What you have to do -> Every record here must be copied exactly, except for the images it holds.

[Document structure recognition data]

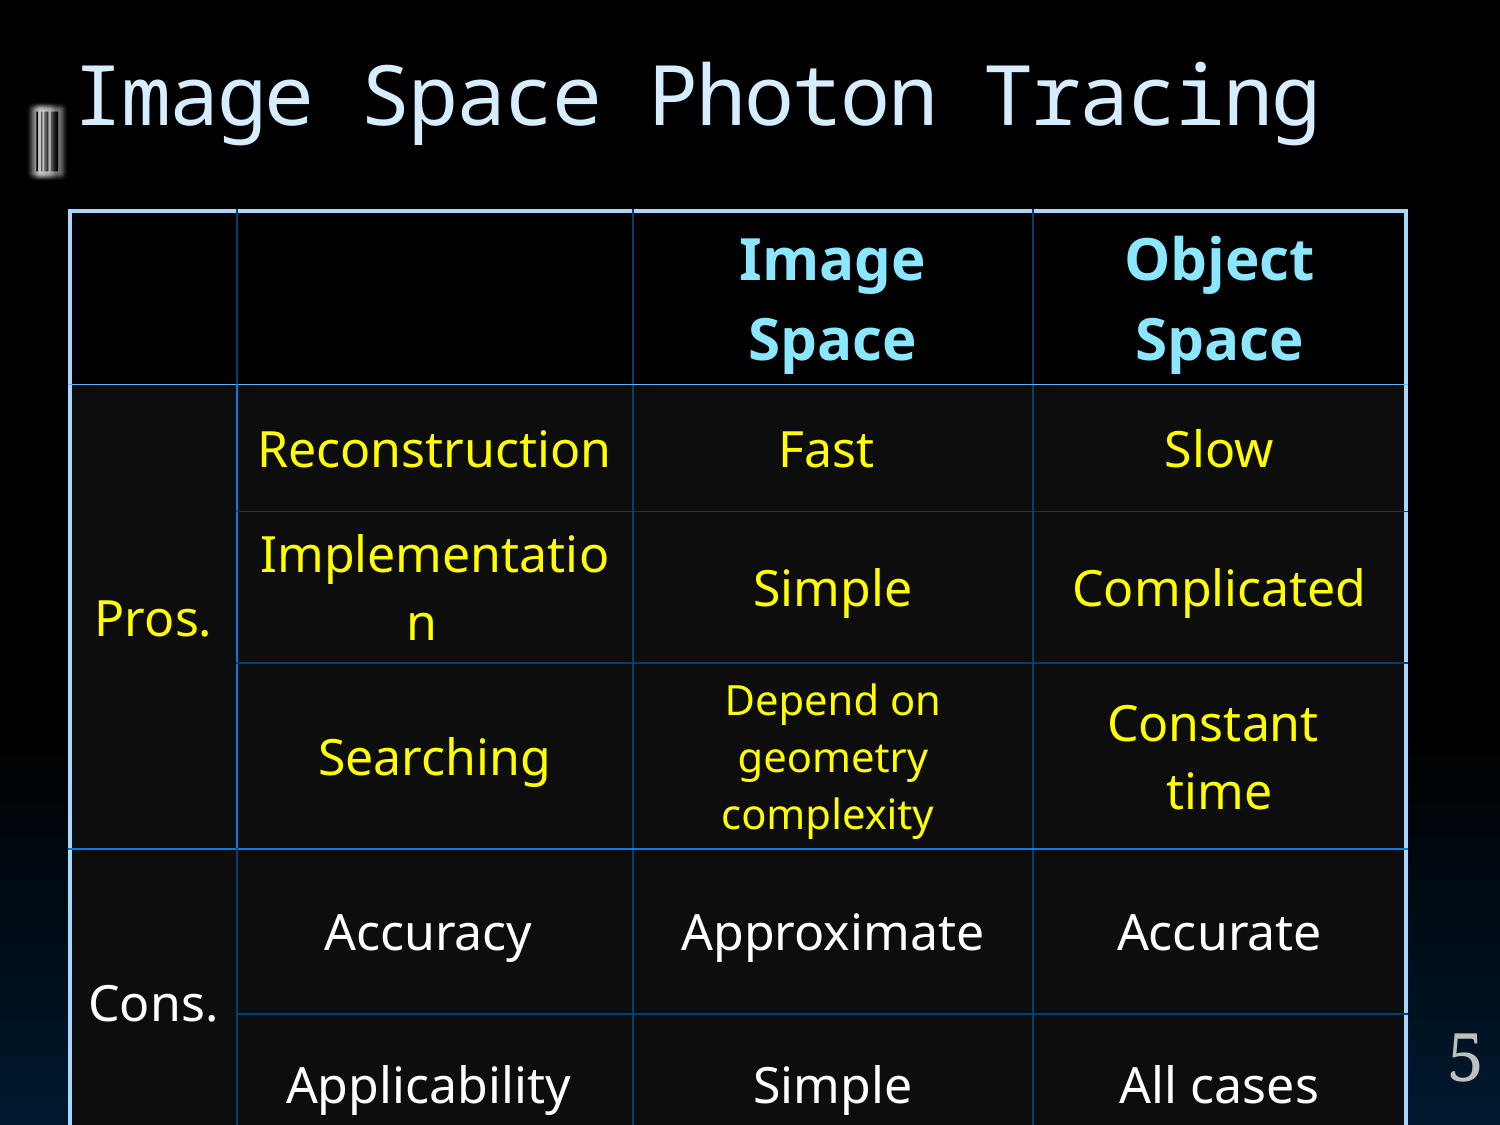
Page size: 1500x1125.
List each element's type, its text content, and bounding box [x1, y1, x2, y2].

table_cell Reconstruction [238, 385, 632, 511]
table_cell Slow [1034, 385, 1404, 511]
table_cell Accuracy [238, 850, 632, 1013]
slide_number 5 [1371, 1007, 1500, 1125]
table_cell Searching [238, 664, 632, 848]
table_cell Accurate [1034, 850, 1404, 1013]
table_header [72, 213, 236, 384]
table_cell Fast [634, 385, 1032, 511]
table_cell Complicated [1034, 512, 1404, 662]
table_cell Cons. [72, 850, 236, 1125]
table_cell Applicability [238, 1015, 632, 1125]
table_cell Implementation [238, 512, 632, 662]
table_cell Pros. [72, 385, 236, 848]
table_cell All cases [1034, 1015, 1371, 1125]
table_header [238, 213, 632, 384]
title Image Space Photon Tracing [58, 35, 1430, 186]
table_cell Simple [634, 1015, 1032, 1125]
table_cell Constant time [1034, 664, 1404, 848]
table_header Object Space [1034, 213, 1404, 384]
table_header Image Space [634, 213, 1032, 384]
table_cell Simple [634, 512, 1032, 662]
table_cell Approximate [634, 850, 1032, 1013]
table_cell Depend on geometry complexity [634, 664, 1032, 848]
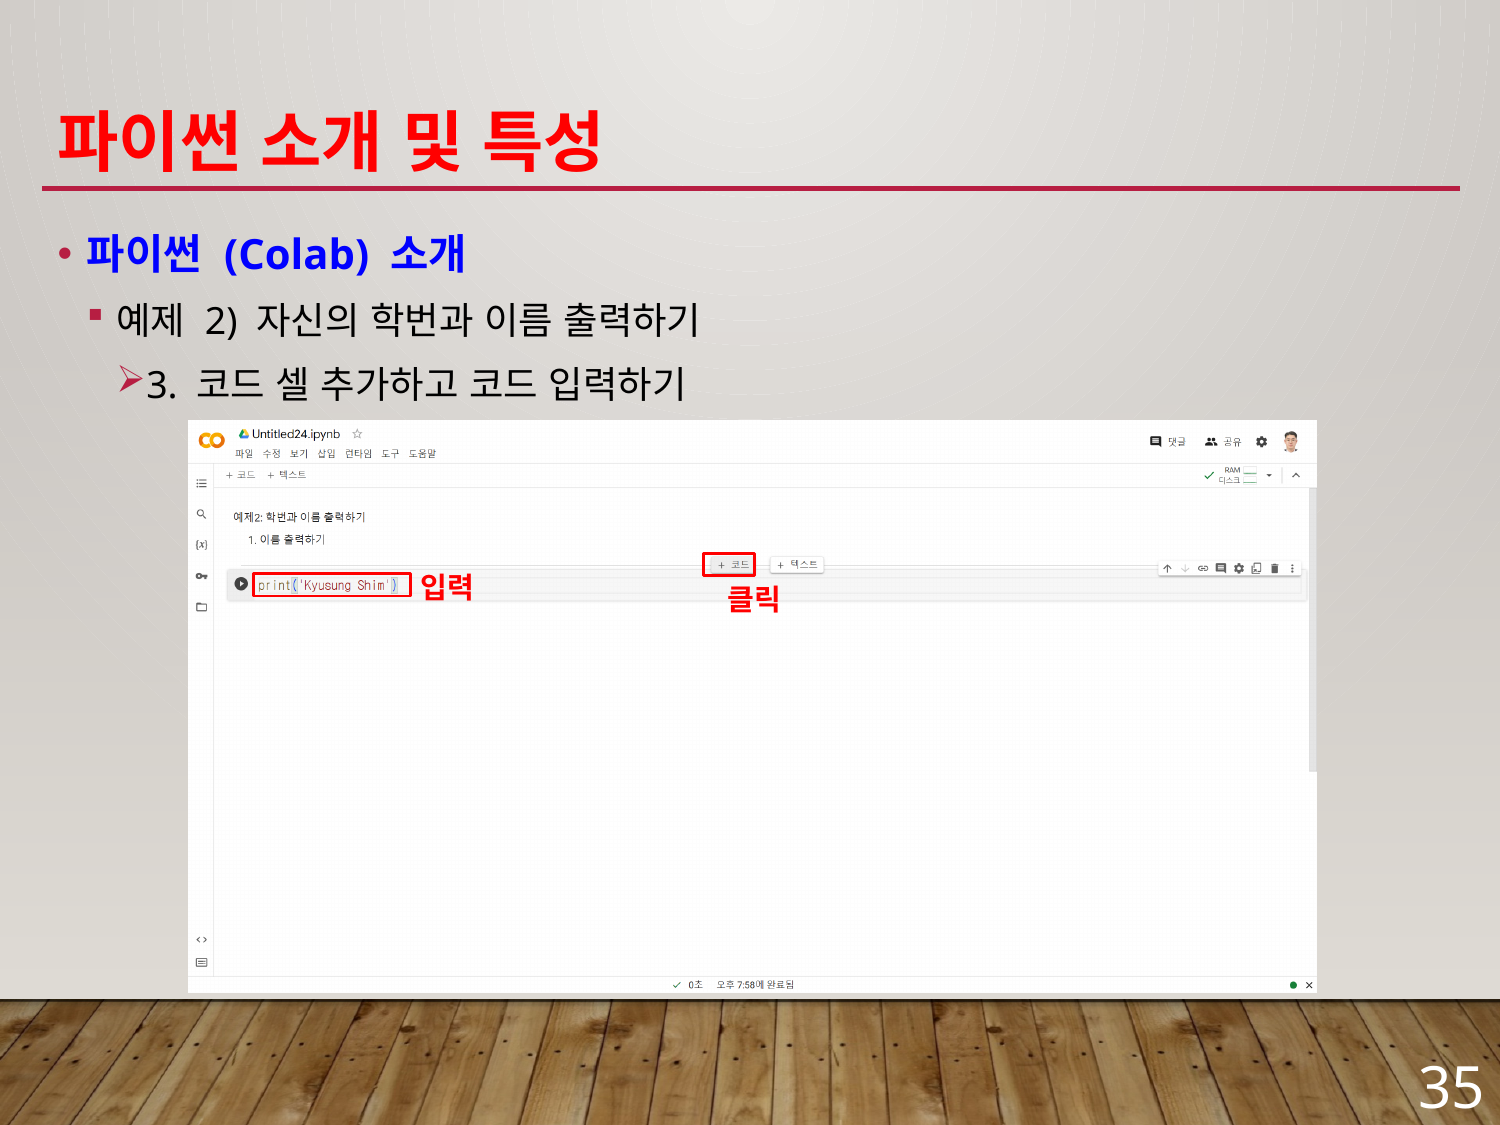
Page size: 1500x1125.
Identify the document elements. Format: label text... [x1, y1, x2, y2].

Answer space ->
Page size: 1500x1125.
List each element's type, its text content, and bounding box [x1, y1, x2, y2].

table_cell Reconstruction [238, 385, 632, 511]
table_cell Slow [1034, 385, 1404, 511]
table_cell Accuracy [238, 850, 632, 1013]
slide_number 5 [1371, 1007, 1500, 1125]
table_cell Searching [238, 664, 632, 848]
table_cell Accurate [1034, 850, 1404, 1013]
table_header [72, 213, 236, 384]
table_cell Fast [634, 385, 1032, 511]
table_cell Complicated [1034, 512, 1404, 662]
table_cell Cons. [72, 850, 236, 1125]
table_cell Applicability [238, 1015, 632, 1125]
table_cell Implementation [238, 512, 632, 662]
table_cell Pros. [72, 385, 236, 848]
table_cell All cases [1034, 1015, 1371, 1125]
table_header [238, 213, 632, 384]
title Image Space Photon Tracing [58, 35, 1430, 186]
table_cell Simple [634, 1015, 1032, 1125]
table_cell Constant time [1034, 664, 1404, 848]
table_header Object Space [1034, 213, 1404, 384]
table_header Image Space [634, 213, 1032, 384]
table_cell Simple [634, 512, 1032, 662]
table_cell Approximate [634, 850, 1032, 1013]
table_cell Depend on geometry complexity [634, 664, 1032, 848]
Page size: 1500x1125.
Identify the document elements. Format: label text... [x1, y1, x2, y2].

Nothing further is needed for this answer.